» **TASK TO COMPLETE**:
Show each line of the listing below that contains the word "water". Letter case must match.

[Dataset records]
__________________________________________________

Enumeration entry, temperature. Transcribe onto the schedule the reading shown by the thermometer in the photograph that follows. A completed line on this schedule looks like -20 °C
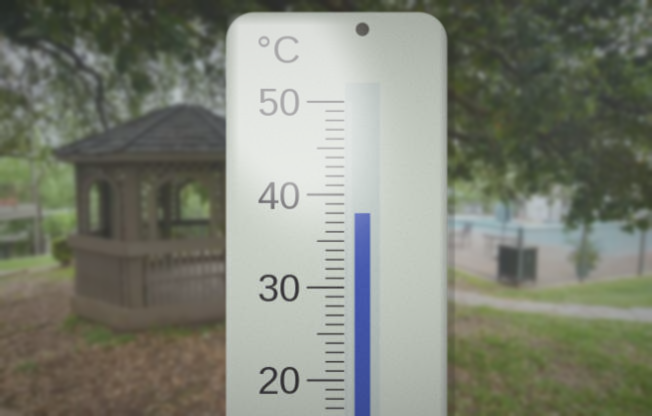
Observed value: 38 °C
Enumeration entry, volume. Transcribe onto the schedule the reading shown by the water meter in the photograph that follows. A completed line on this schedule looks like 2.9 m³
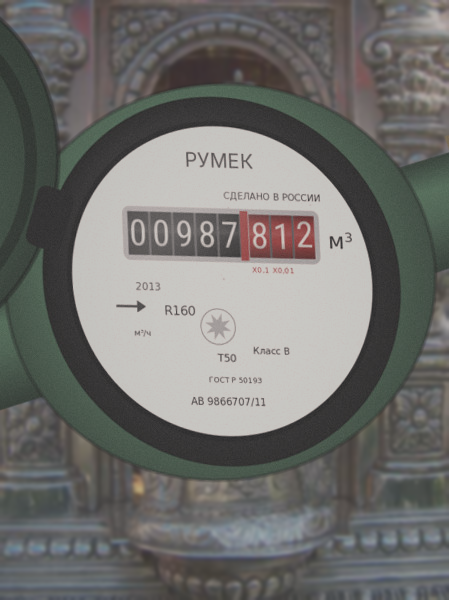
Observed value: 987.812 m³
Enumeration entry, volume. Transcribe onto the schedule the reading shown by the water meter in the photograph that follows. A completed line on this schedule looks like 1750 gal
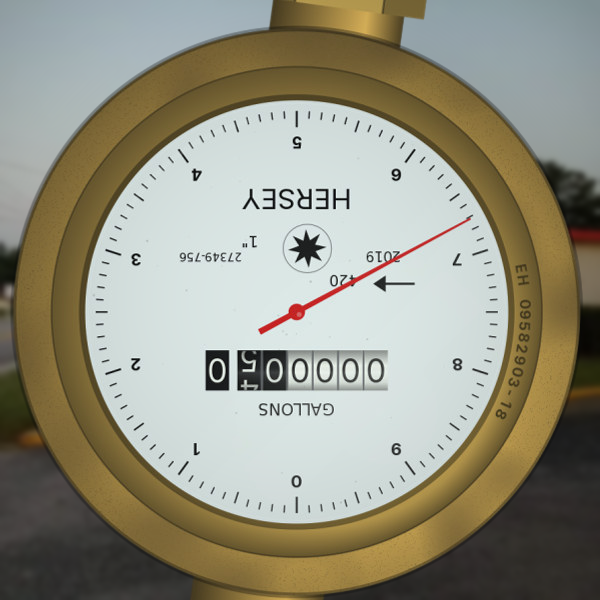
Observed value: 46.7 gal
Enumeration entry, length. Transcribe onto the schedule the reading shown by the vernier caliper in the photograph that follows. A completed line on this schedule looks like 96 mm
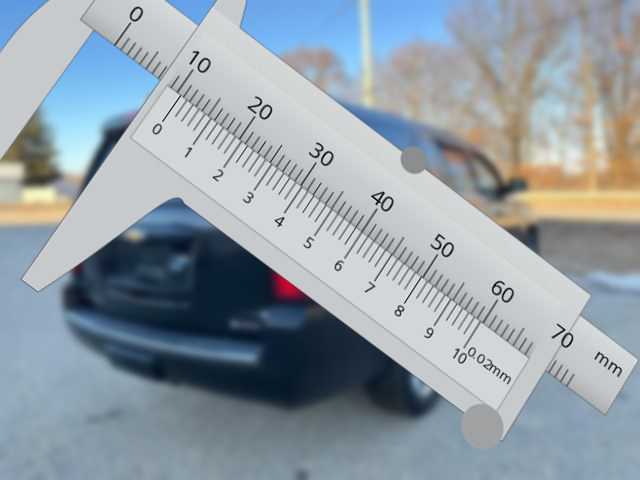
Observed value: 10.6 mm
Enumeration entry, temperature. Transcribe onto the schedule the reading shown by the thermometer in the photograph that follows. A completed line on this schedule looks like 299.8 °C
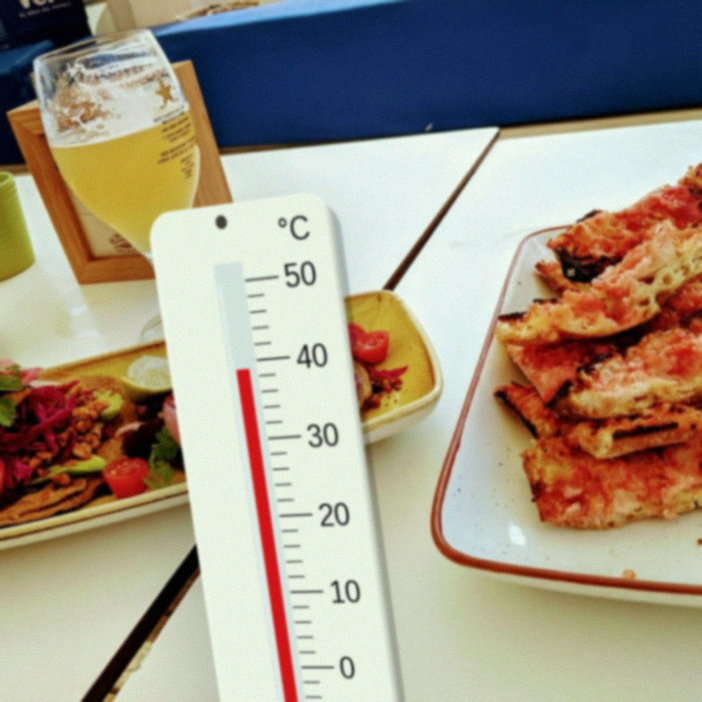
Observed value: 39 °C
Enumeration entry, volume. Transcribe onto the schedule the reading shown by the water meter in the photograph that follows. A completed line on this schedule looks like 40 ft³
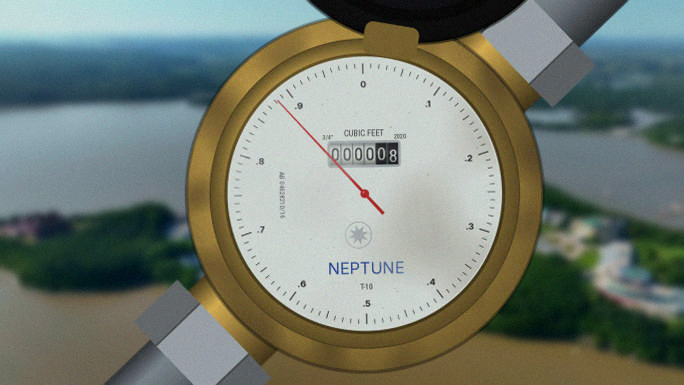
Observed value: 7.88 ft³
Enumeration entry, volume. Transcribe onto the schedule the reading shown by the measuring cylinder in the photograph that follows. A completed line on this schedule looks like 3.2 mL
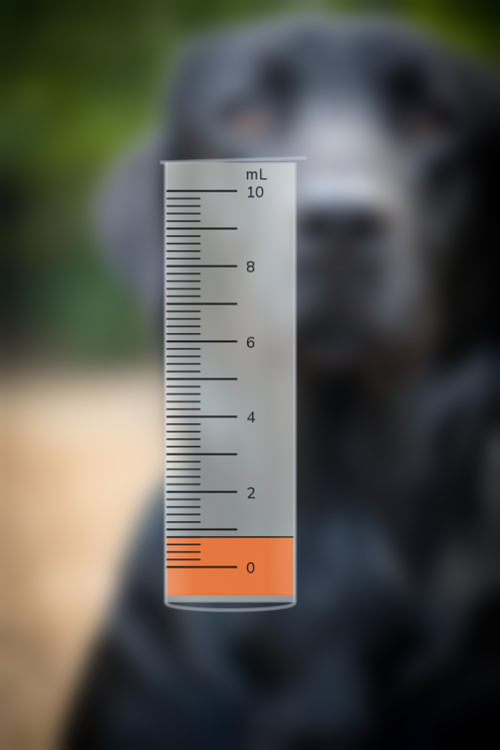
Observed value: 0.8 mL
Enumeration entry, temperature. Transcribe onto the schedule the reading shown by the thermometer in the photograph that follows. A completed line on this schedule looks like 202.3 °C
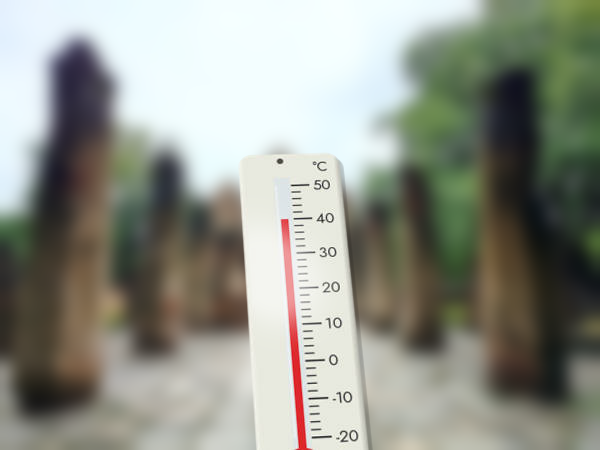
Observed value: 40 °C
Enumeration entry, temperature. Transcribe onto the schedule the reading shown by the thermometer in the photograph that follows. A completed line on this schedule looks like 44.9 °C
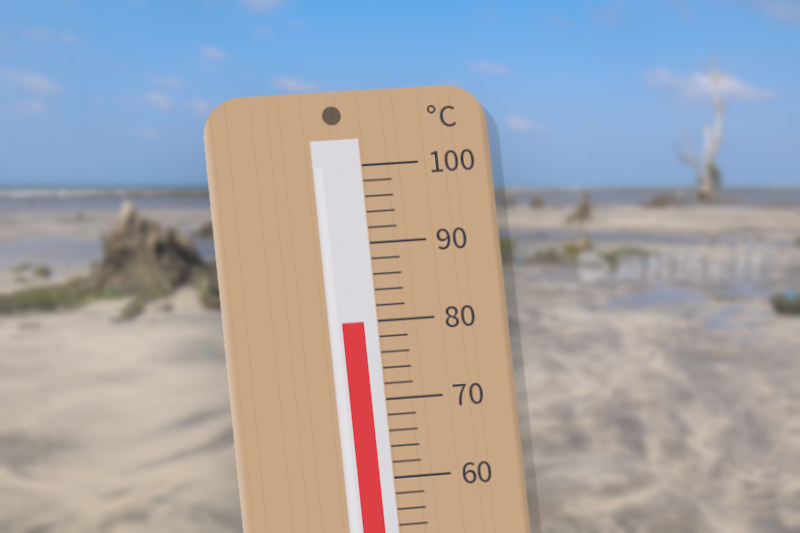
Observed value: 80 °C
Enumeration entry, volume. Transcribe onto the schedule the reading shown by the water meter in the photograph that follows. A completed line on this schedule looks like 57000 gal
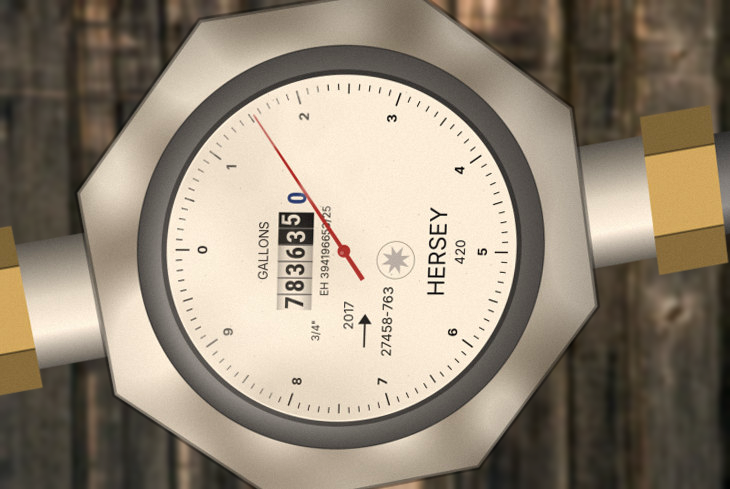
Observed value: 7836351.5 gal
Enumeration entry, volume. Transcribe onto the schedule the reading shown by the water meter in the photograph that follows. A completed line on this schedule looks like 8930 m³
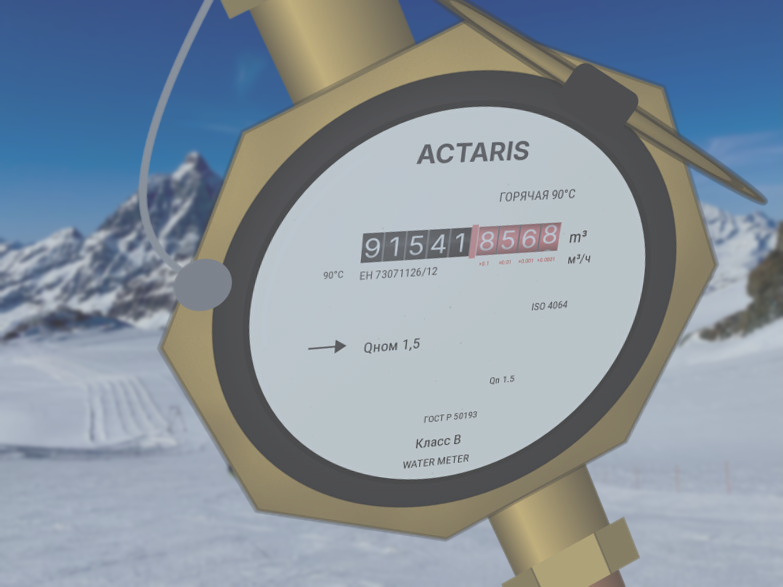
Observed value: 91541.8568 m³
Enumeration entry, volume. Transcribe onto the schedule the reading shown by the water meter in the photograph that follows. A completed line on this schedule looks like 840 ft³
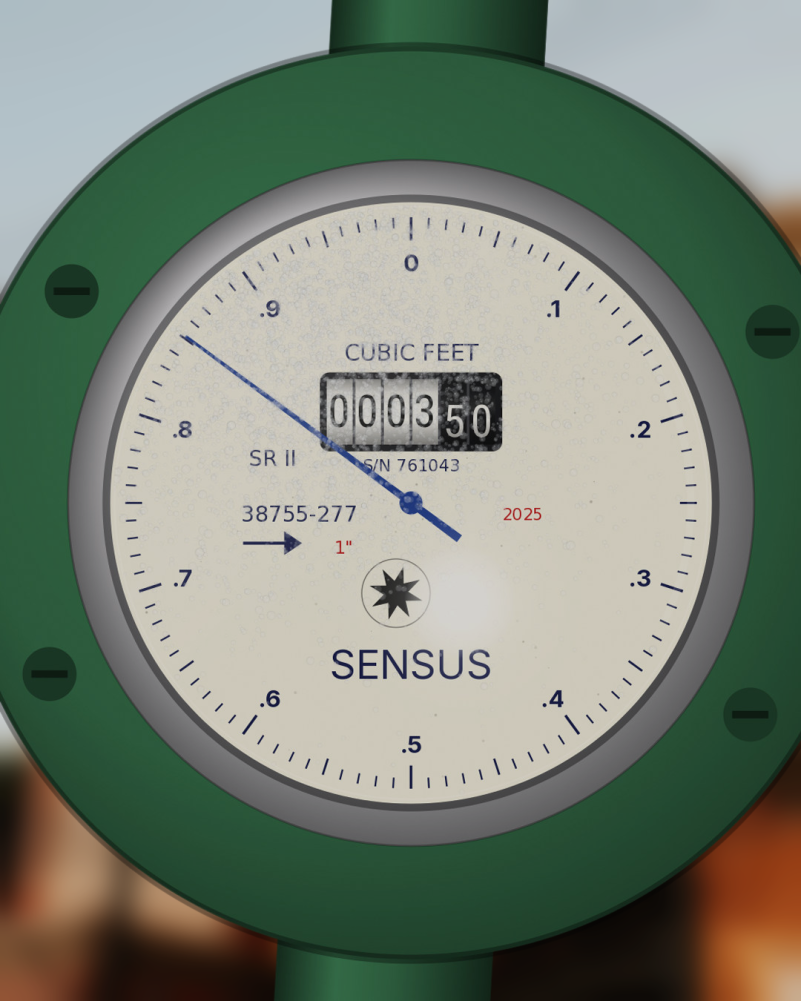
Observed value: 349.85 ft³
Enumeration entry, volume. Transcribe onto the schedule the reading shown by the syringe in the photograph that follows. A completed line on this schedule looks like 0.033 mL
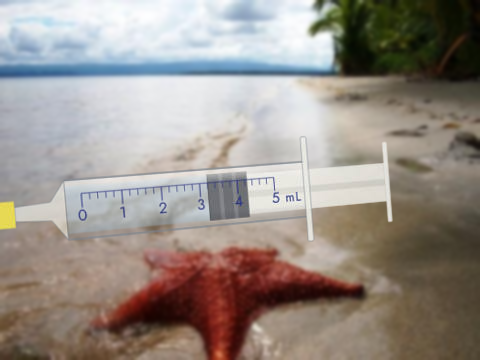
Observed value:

__________________________________________________

» **ANSWER TO THIS PROBLEM**:
Enumeration entry, volume. Transcribe onto the schedule the reading shown by the water meter in the photograph that follows. A completed line on this schedule looks like 2.9 m³
Enumeration entry, volume. Transcribe onto the schedule the reading shown by the water meter in the photograph that follows. A completed line on this schedule looks like 1750 gal
Enumeration entry, volume. Transcribe onto the schedule the reading shown by the water meter in the photograph that follows. A completed line on this schedule looks like 40 ft³
Enumeration entry, volume. Transcribe onto the schedule the reading shown by the water meter in the photograph that follows. A completed line on this schedule looks like 57000 gal
Enumeration entry, volume. Transcribe onto the schedule the reading shown by the water meter in the photograph that follows. A completed line on this schedule looks like 8930 m³
Enumeration entry, volume. Transcribe onto the schedule the reading shown by the water meter in the photograph that follows. A completed line on this schedule looks like 840 ft³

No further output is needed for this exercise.